Bounding box coordinate data
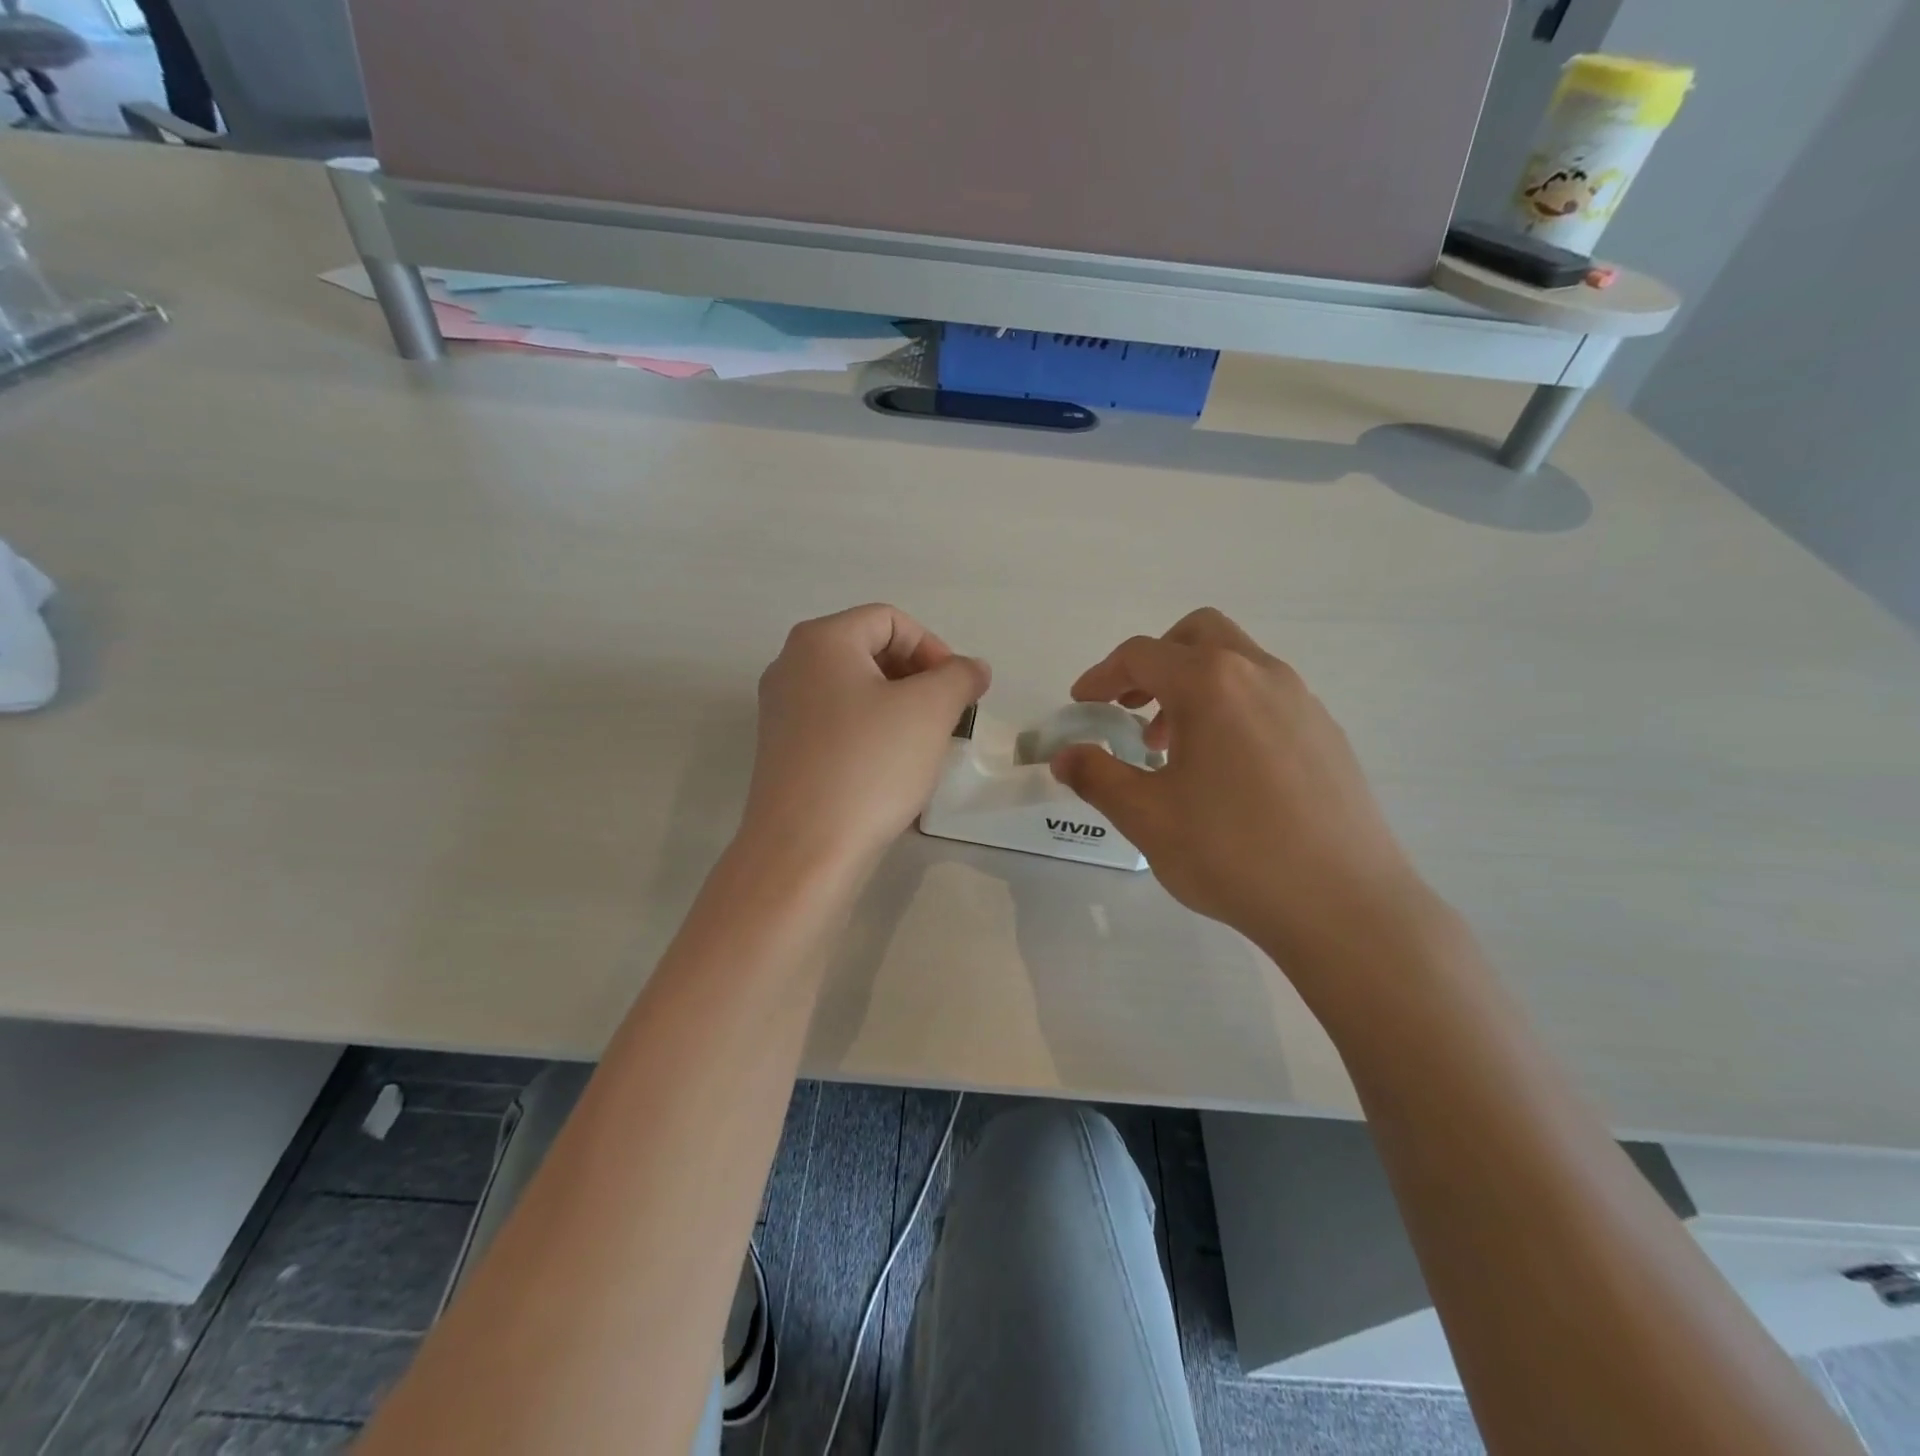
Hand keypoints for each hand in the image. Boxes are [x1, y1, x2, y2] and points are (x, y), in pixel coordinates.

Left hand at [741, 605, 989, 872]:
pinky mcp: (783, 750)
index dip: (934, 648)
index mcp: (820, 640)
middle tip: (946, 716)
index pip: (890, 620)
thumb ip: (959, 676)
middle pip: (869, 651)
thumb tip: (971, 668)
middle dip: (918, 677)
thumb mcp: (930, 710)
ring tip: (924, 743)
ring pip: (855, 690)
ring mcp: (781, 710)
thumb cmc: (870, 765)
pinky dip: (871, 732)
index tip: (958, 691)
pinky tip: (890, 767)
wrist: (804, 851)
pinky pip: (837, 723)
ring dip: (898, 706)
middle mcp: (791, 666)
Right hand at [1050, 609, 1427, 971]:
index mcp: (1212, 684)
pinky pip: (1267, 696)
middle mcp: (1261, 675)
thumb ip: (1097, 777)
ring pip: (1237, 664)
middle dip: (1155, 663)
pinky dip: (1232, 708)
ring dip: (1194, 687)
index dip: (1102, 676)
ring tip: (1174, 748)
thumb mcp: (1146, 817)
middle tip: (1132, 709)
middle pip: (1198, 635)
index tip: (1082, 704)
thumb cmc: (1232, 853)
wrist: (1344, 905)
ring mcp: (1303, 701)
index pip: (1142, 655)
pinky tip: (1226, 771)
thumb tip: (1065, 757)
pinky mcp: (1327, 734)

*PROBLEM DETAILS:*
All lines from the start of the entries above through the line containing "thumb mcp: (930, 710)" are to be given again exactly; the pictures are not.

*ANSWER BOX:*
Hand keypoints for each hand in the image. Boxes are [x1, y1, x2, y2] and points are (x, y), in pixel coordinates.

Left hand at [741, 605, 989, 872]:
pinky mcp: (783, 750)
index dip: (934, 648)
index mcp: (820, 640)
middle tip: (946, 716)
index pip: (890, 620)
thumb ip: (959, 676)
middle pip: (869, 651)
thumb tip: (971, 668)
middle dip: (918, 677)
thumb mcp: (930, 710)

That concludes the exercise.